Music Therapy students from Red Wing High School will present their winter concert at 1:30 p.m. Friday, Dec. 8. in Hovda Hall at the school.
Under the direction of Esther Gullixson, 20 students will sing songs about stars and the lights of the season and play drums, q-chords and jingle bells. Students began working on concert material in September.
Gullixson has been the music therapist for the Red Wing School district for 30 years.
"Music therapy benefits our students with special needs by assisting in the development of social, communication and motor skills and most importantly in the enhancement of self-worth and self-esteem," she said.
Music is rewarding, enjoyable and accessible for people in all walks of life. One of the
amazing things about music is how simple it is to make music and how utterly sophisticated as well, she said. For example, students play percussion instruments such as the conga drum and maraca, and with accompaniment, they are making beautiful music together in a most accessible way. On the other end of the spectrum, musicians can work a lifetime to master their chosen instrument.
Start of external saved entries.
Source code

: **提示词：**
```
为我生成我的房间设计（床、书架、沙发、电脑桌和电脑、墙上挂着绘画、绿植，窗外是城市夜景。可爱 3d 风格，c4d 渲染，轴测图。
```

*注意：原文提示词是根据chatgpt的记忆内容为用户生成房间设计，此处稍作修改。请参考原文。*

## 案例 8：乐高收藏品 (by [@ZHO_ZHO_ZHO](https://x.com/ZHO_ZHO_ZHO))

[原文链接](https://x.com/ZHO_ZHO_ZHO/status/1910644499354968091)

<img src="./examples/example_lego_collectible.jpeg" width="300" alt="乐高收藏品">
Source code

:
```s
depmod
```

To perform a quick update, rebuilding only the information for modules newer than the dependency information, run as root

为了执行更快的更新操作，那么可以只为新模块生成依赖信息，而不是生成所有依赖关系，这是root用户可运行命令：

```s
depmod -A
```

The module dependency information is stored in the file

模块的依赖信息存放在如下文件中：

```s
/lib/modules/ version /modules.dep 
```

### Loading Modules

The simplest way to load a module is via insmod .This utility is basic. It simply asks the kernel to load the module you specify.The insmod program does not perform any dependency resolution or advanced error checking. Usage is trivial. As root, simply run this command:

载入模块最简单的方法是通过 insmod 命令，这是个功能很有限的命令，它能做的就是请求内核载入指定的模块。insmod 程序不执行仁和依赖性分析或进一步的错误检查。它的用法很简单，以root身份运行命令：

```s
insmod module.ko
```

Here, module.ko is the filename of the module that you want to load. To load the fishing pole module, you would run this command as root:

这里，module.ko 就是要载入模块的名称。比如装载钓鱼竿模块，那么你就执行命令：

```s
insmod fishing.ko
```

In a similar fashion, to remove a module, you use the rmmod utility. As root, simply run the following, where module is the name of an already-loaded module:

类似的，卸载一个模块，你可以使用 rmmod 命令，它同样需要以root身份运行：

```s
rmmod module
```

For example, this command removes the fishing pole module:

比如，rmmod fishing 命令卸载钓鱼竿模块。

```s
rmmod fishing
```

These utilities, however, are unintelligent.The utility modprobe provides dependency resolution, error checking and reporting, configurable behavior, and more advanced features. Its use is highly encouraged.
The students learn the music by rote, memorizing the lyrics and learning about using their voices to sing. This year they are singing a song in Spanish and another in Latin.
"As we near the concert date, the students are learning about preparing for a concert, about team work and relying on each other, and on the day of the concert will experience performing in front of a great many people," Gullixson said. "Family and friends come to the high school to attend the concert and also many high school classes come to support the music therapy students."
This year, eight students from choral director Scott Perau's choir will join music therapy students for the song "Candle of Peace." The music therapy students will play choir chimes to accompany Perau's choir students.
Also in the program, David Melbye, Red Wing area music therapist, is playing
Native American flute, guitar and singing with the students. Gretchen Anderson will accompany the choir on piano. Julie Schreifels is the unflappable stage manager.
The concert is free and open to the public.